# Dads 1st coyote.



## dynarider68 (Mar 18, 2007)

well this is my dad with his 1st coyote. he lives in souix falls and has never been out coyote hunting. Mom and dad came up for the day so dad and I head out at around 10am to see if we could get a coyote to come in for him. we get to our spot and I set up the coyote decoy and the FX5 and send out a couple interigation howls and with in 4 mins a coyote comes out of the corn field about 300 yds out..I give him another howl and down the trail he comes.. I told dad to get ready..he stops at 100 yrds and I told dad to squeeze the trigger.. :sniper: he squeezed the trigger and the ol' 22-250 hit its mark..I was very excited and my dad was grinning from ear to ear...thats awesome he says..it was a great time and 1 that neither one of us will forget for a long time come.


----------



## coyoteman (Jan 18, 2007)

congrats on first coyote. Thats the one that sets the addiction. good luck in the future.


----------



## dynarider68 (Mar 18, 2007)

coyoteman said:


> congrats on first coyote. Thats the one that sets the addiction. good luck in the future.


he did say that he now sees why I get so excited over this kinda hunting..I told him to come up anytime to hunt coyotes..


----------



## stonejs1 (Oct 14, 2008)

How do you do it? I have no idea what to do for coyotes. I have a brand new marlin 30-30 for coyotes but need some advice to be put in the right direction to getting my first coyote.


----------



## dynarider68 (Mar 18, 2007)

stonejs1 said:


> How do you do it? I have no idea what to do for coyotes. I have a brand new marlin 30-30 for coyotes but need some advice to be put in the right direction to getting my first coyote.


well for starters I would rid myself of that 30-30..I would get something that is alot faster 204,22-250,223,222, ect.. I started by watching coyote hunting on tv and buying videos along with going out with someone that has coyoted hunted as well..you really need to pay close attention to wind direction if you are distress calling...if you are howling you dont need to pay as much attention to the wind....


----------



## stonejs1 (Oct 14, 2008)

Why wont my 30-30 work. It's a pretty fast gun and it's a lever action gun so i can shoot a lot of rounds off quick?


----------



## Fallguy (Jan 23, 2004)

dynarider68

AWESOME POST!

I always dream of the day when I can take my son out and call him in his first coyote.

Here you are doing that only reversing roles. You are taking the old man out and showing gratitude and paying him back for raising you and bringing you up. That is really something special. You can be sure he will remember that morning for the rest of his life!

Good work and give him a pat on the back from me.


----------



## dynarider68 (Mar 18, 2007)

Fallguy said:


> dynarider68
> 
> AWESOME POST!
> 
> ...

### Excerpted data
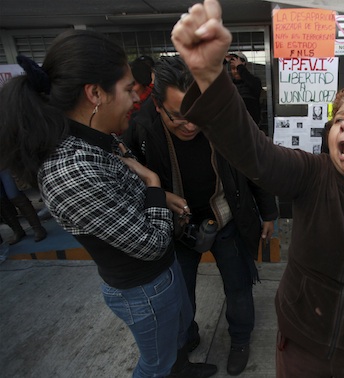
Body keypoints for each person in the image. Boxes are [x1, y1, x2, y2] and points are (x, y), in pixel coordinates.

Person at [171, 2, 344, 377]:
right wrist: (209, 76)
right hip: (300, 344)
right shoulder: (311, 174)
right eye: (339, 119)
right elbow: (256, 154)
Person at [0, 30, 217, 378]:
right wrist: (155, 185)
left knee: (175, 342)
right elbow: (152, 243)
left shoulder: (97, 138)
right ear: (95, 93)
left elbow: (126, 164)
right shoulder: (71, 171)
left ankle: (182, 367)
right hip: (144, 288)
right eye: (130, 88)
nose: (137, 99)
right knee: (154, 365)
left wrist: (152, 190)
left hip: (162, 273)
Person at [123, 55, 278, 376]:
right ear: (157, 103)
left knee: (238, 287)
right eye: (178, 117)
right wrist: (159, 196)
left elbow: (255, 165)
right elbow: (127, 180)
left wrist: (268, 211)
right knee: (179, 296)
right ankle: (186, 339)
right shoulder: (141, 127)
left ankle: (239, 339)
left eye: (198, 115)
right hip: (176, 226)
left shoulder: (227, 116)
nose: (191, 125)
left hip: (227, 216)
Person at [0, 169, 47, 244]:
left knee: (14, 195)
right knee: (2, 202)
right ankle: (17, 230)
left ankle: (37, 228)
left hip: (3, 165)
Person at [225, 51, 262, 125]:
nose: (235, 71)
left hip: (250, 125)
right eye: (233, 68)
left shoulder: (254, 81)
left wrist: (240, 67)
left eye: (237, 68)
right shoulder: (230, 85)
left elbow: (254, 86)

### Required work
**1)** Answer these about the forum thread:
(a) How many minutes passed before a coyote came out of the corn field?
(b) What gun does stonejs1 say they have for coyotes?
(c) According to dynarider68, when do you really need to pay close attention to wind direction?
**2)** Print the part of the forum thread that runs from "Here you are" up to and including "back from me.", word for word.

### Your responses
**1)**
(a) Within 4 minutes.
(b) A brand new Marlin 30-30.
(c) When you are distress calling.

**2)**
Here you are doing that only reversing roles. You are taking the old man out and showing gratitude and paying him back for raising you and bringing you up. That is really something special. You can be sure he will remember that morning for the rest of his life!

Good work and give him a pat on the back from me.